• [WHAT IS REQUIRED]
Report every line in the items below that contains the word "pero", copying each line in full. Case counts, so only that exact capitalization matches.

****

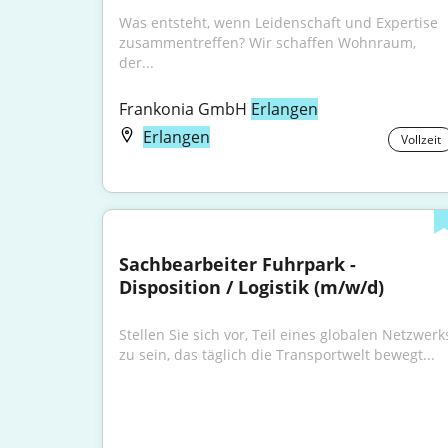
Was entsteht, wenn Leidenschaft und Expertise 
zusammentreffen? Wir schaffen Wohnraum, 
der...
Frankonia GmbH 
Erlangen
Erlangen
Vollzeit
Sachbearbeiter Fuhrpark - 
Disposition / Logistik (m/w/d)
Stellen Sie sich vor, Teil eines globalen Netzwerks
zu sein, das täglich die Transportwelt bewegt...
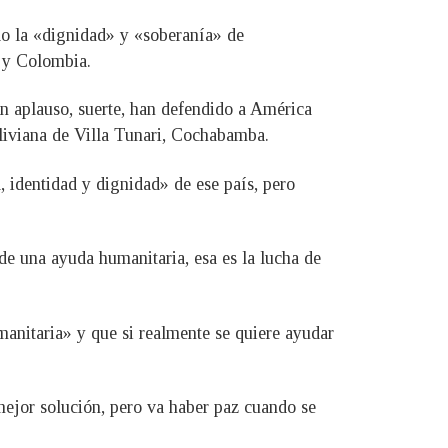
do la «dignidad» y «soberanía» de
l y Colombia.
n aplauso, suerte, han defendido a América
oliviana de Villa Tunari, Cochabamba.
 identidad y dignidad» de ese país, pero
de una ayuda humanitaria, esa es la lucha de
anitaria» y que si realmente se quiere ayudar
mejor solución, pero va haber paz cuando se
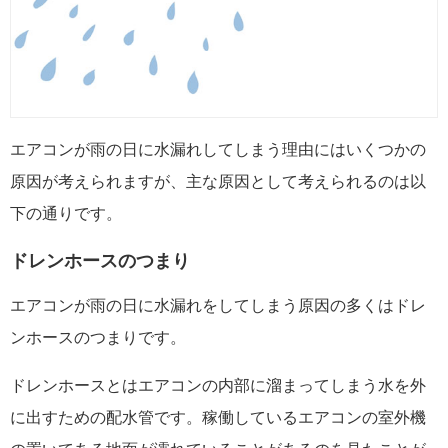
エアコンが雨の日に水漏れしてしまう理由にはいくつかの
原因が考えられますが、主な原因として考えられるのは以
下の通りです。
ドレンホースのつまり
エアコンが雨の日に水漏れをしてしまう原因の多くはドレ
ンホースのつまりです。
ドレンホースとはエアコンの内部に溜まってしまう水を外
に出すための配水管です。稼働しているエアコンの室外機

****

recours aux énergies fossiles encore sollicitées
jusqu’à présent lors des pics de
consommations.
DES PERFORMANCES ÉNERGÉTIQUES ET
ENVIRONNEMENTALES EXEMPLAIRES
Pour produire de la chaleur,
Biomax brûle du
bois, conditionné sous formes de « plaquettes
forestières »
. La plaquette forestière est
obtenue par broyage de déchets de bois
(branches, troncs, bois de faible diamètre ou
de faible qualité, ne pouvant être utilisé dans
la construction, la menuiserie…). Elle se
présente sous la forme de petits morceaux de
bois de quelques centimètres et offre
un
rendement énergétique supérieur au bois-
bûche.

****

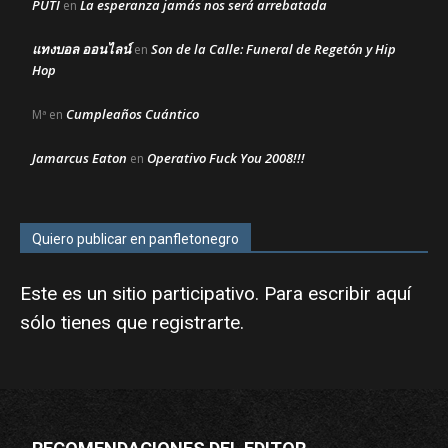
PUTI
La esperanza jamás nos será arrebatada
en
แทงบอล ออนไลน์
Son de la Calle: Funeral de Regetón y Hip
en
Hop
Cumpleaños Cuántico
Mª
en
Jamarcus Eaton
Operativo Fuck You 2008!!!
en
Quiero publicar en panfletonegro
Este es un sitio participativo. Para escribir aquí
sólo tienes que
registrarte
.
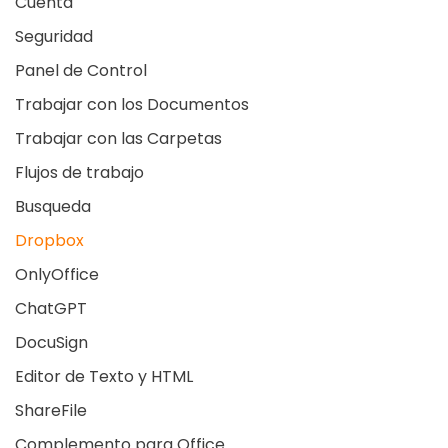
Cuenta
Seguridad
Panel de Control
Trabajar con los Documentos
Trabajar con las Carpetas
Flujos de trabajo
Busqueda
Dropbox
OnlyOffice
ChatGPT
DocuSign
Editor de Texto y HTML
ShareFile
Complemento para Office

****

• [THE ANSWER]
 identidad y dignidad» de ese país, pero
mejor solución, pero va haber paz cuando se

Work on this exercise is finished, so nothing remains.